Developing Countries Create Rising Demand For Commodities
Between 1960 and 2000, the economies of developed countries, despite having only about 15% of the world’s population, as a whole were larger than the economies of developing countries. But you didn’t have to be a genius to know that freer trade would reverse that trend. China and to a lesser extent India and other developing countries were destined to take the lead.
I made this basic point in 1999 in my book Defying the Market, noting that massive markets in countries like China and India would mean rising demand for commodities, and that our technology wasn’t addressing this most pressing issue. It was no secret that developing countries would be growing rapidly, and any basic economics course teaches that when developing and poor economies grow, they grow on the back of commodities.
As I’ve stated before, and explore in detail in my latest book China’s Rise and the New Age of Gold, everything points to more of the same during the next 20 years. Developing economies, which now as a group have surpassed developed economies in size, will continue to drive commodity demand, which will accelerate. This stimulates a global commodity bull market as the consumption of commodities increases.
The Key To Renewable Energy
That rising demand from developing economies will get a kicker from a global push to transition to renewable energies, an effort that will require a gargantuan leap in commodity use. One reason is that electrification is the key to renewable energies. When you think electrification, you have to think copper…lots of it. Growth in developing economies also means growing demand for oil for use in petrochemicals.
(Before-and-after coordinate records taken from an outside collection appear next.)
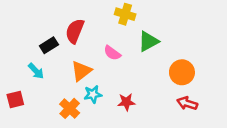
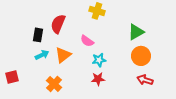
green triangle: (148, 41) -> (136, 32), moved
black rectangle: (49, 45) -> (38, 35), turned -48
cyan arrow: (36, 71) -> (42, 55), moved, turned -72
cyan star: (93, 94) -> (99, 60), moved

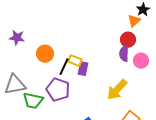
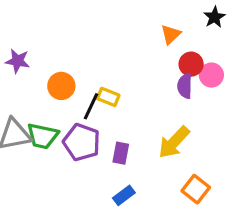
orange triangle: (134, 21) -> (171, 34), moved
pink circle: (141, 61) -> (211, 75), moved
purple rectangle: (83, 69) -> (121, 153), moved
green trapezoid: (33, 101) -> (43, 136), moved

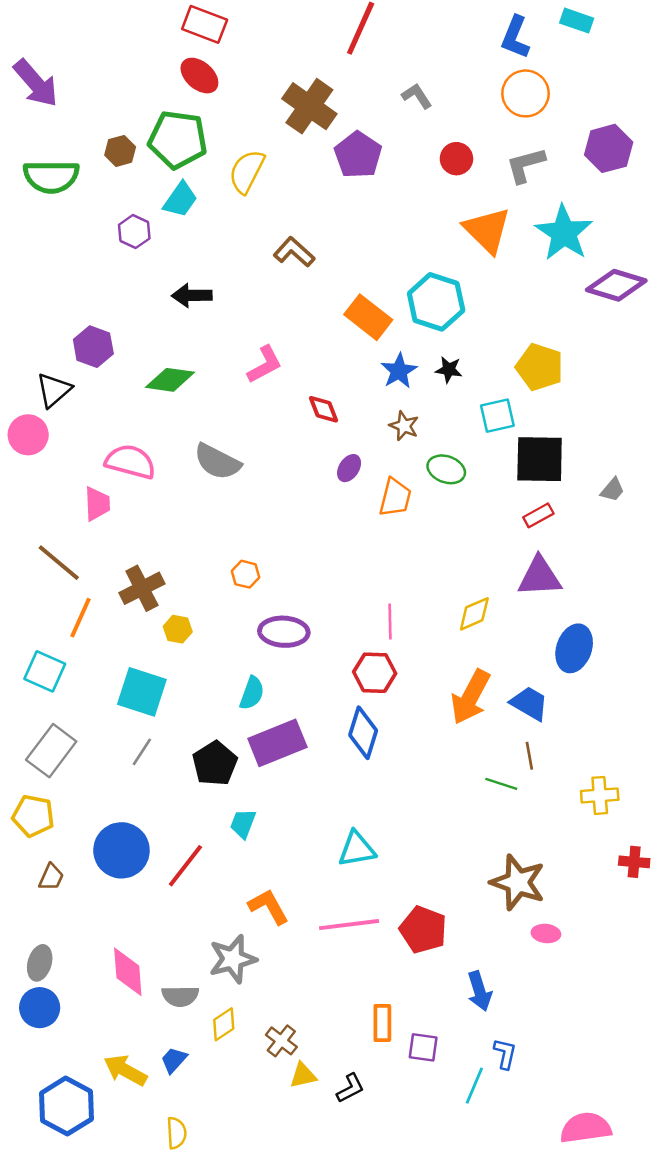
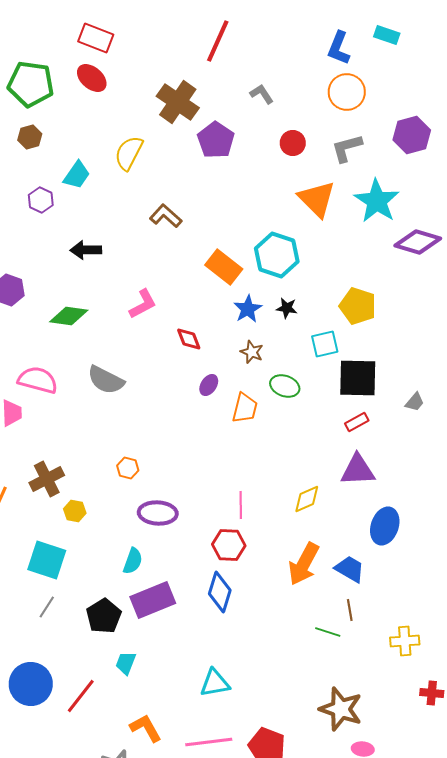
green pentagon: (178, 139) -> (31, 84), moved

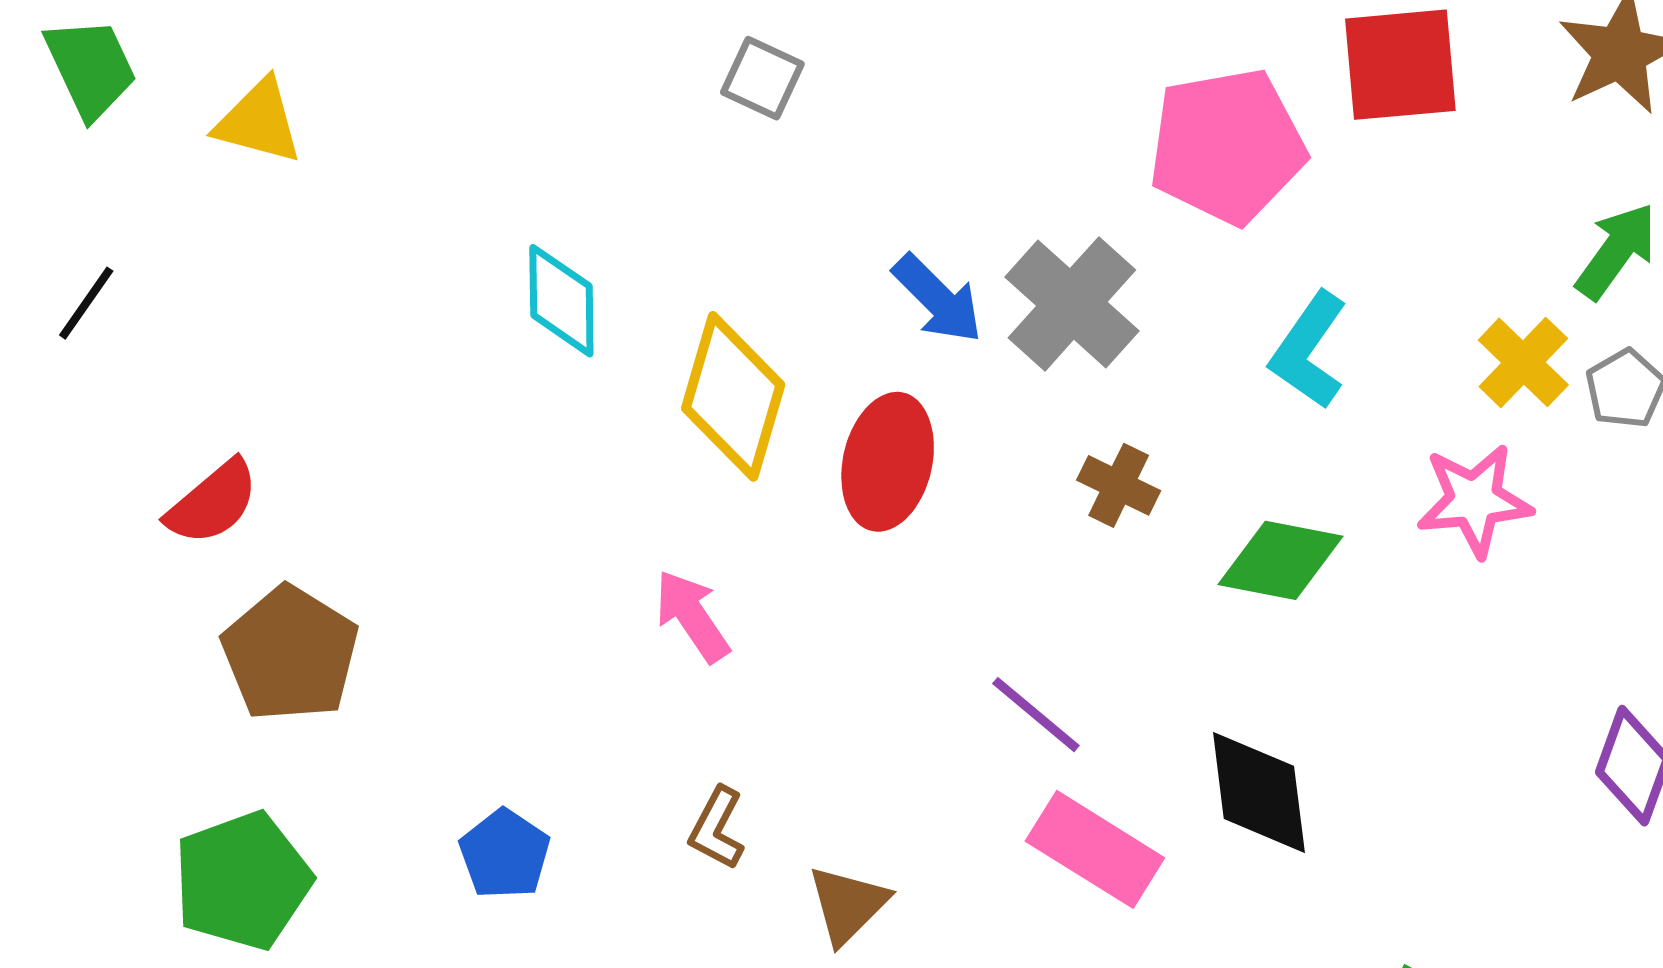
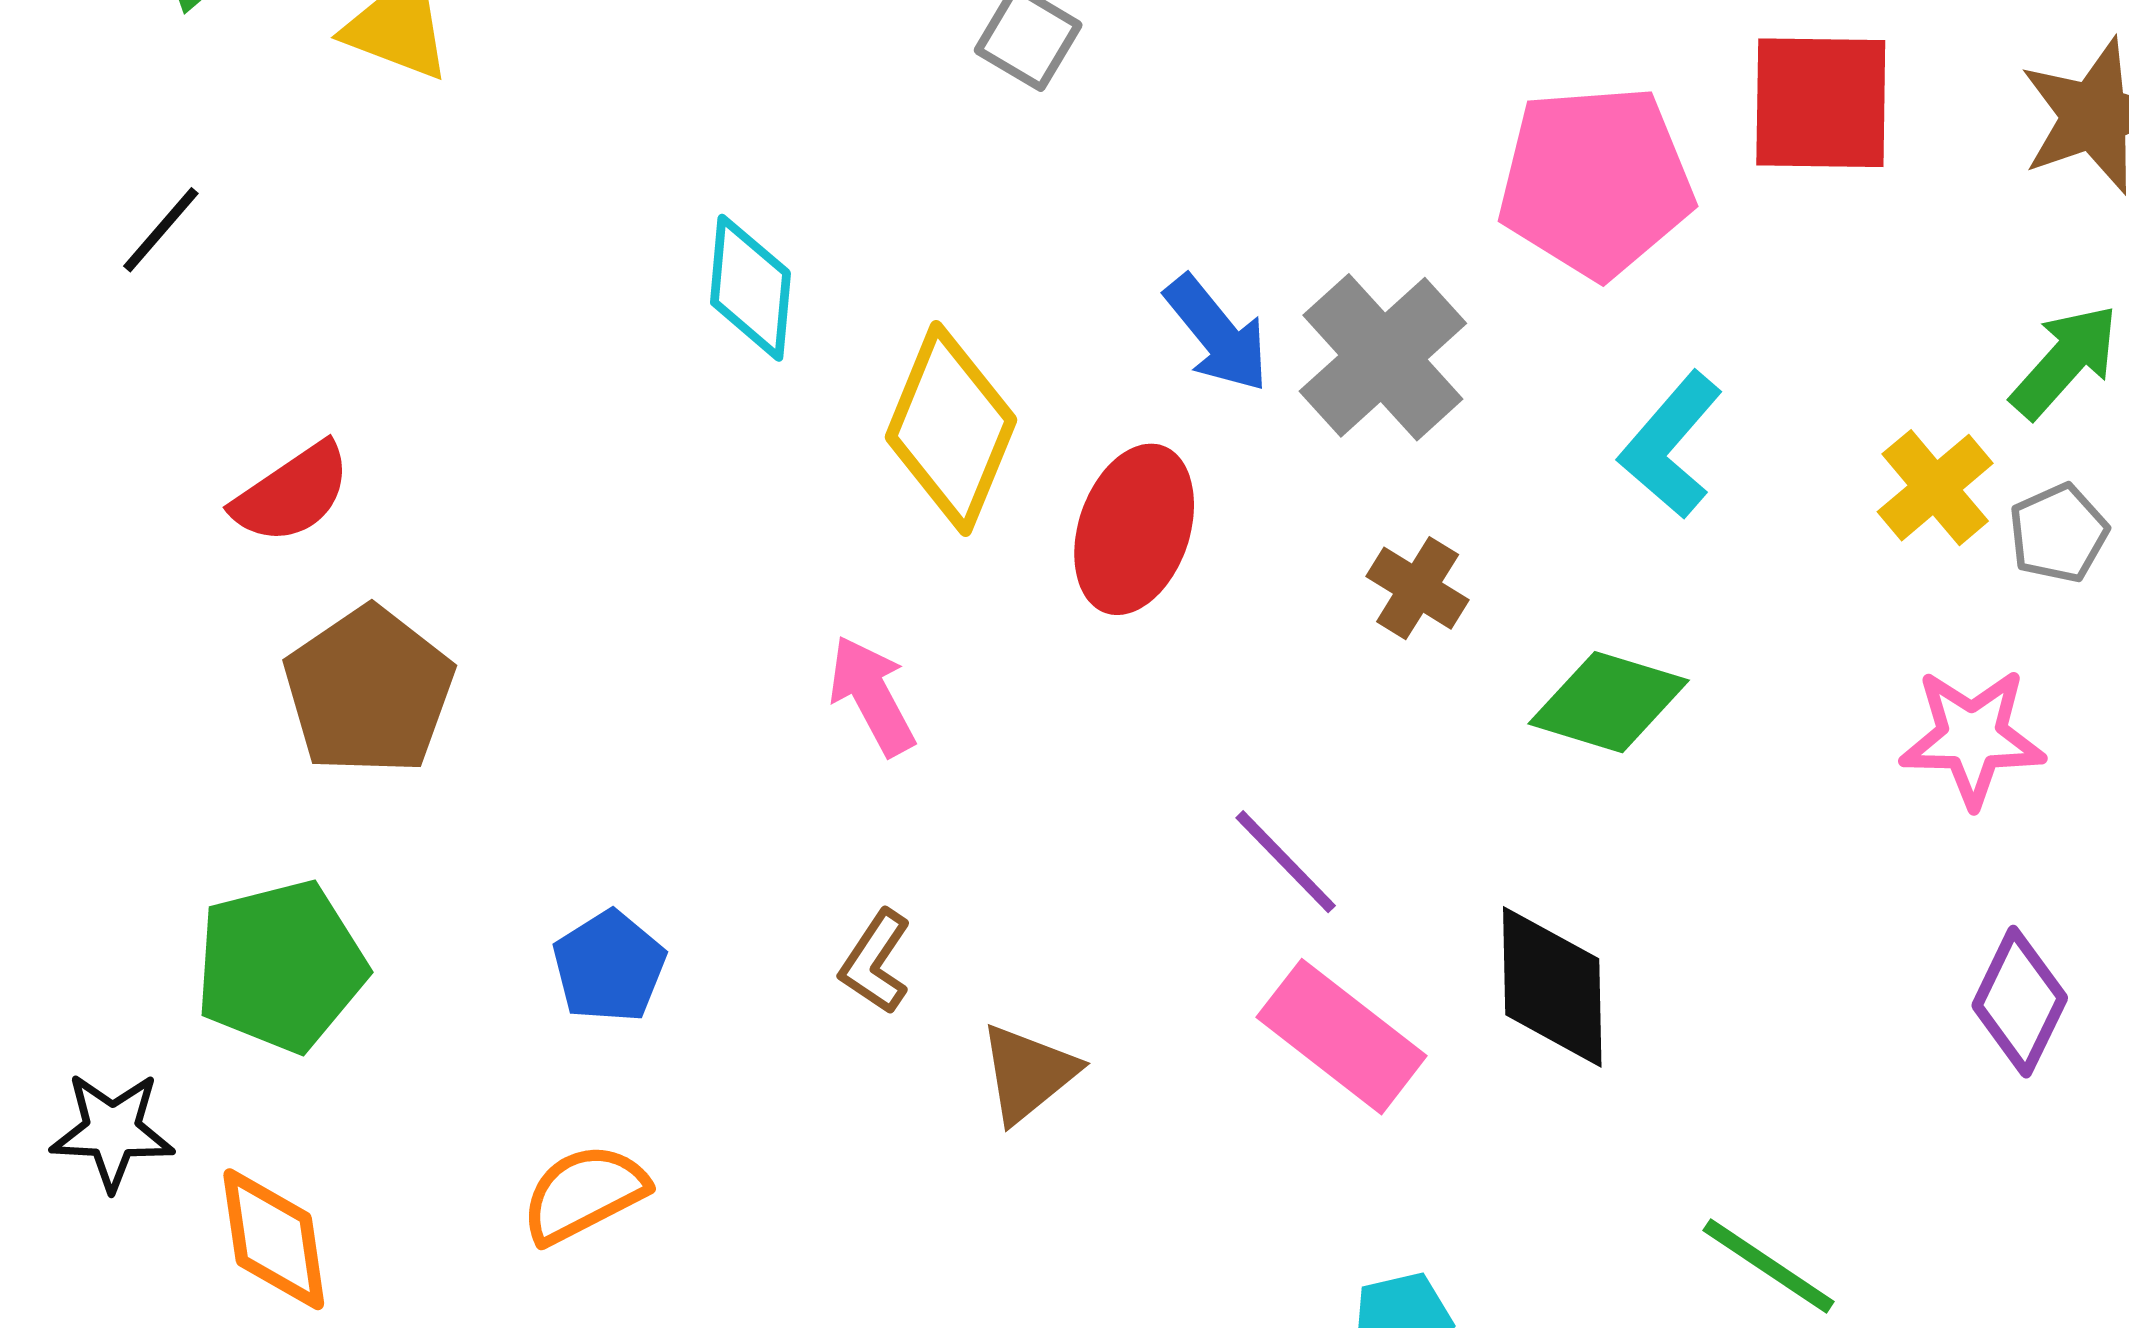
pink star: (1474, 500) -> (1972, 737), moved

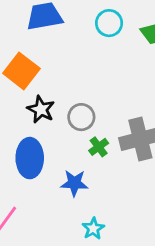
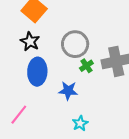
black star: (41, 109) -> (30, 41), moved
gray circle: (81, 117) -> (75, 44), size x1.4

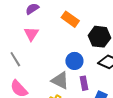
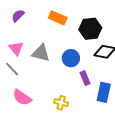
pink triangle: (31, 34) -> (16, 48), moved
gray triangle: (60, 80) -> (41, 53), moved

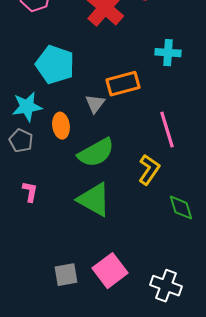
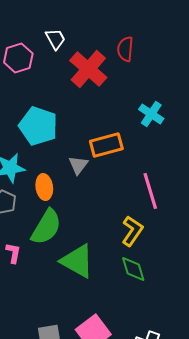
cyan cross: (168, 53) -> (151, 114), turned 30
green semicircle: (96, 153) -> (46, 227), moved, turned -30
green diamond: (181, 208) -> (133, 269), moved

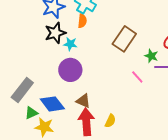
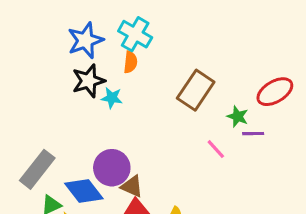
purple circle: (70, 70) -> (112, 168), moved

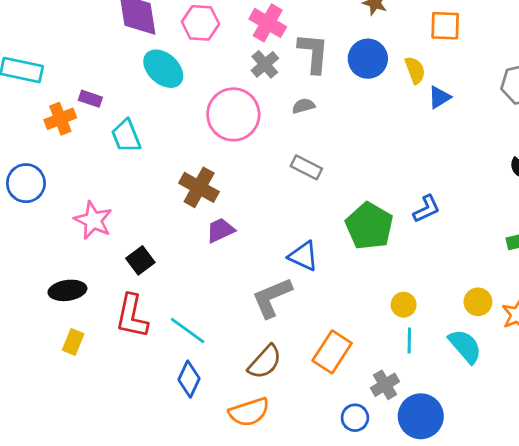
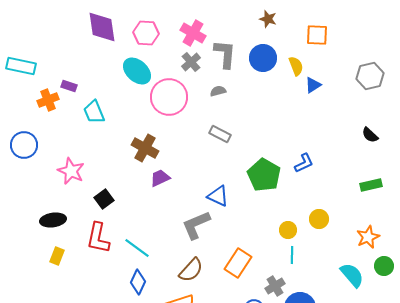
cyan ellipse: (163, 69) -> (137, 71), moved
yellow circle: (478, 302) -> (319, 219), moved
cyan semicircle: (465, 346) -> (352, 275), moved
When it comes to oil, everyone seems to think that electric vehicles (EVs) will replace traditional gas-powered cars on the road and we will need a lot less oil in the future. But if there really will be more than a billion EVs on the road, we will need incredible amounts of many kinds of metals.
EVs to Strain Industrial Metal And Rare Earth Supply
I already mentioned copper. EVs use a lot of copper, so this metal, too, will be in high demand. Besides copper, EVs will need lithium, graphite, nickel, iron ore, rare earth metals and other raw materials. Lots and lots of them.
The trillion dollar question is, will we have sufficient resources to produce enough EVs to meet demand and how much will these vehicles cost? After all, if the world runs short of the supplies of materials needed to build EVs, the cost of materials will rise, and so will the cost of the EVs themselves. The more expensive an EV, the more difficult it will be for EVs to become widely adopted.
But for investors, whether the answer to the questions I pose is yes or no, the surer bet looks to be on greater demand for commodities. That’s particularly true for the “red metal,” i.e. copper.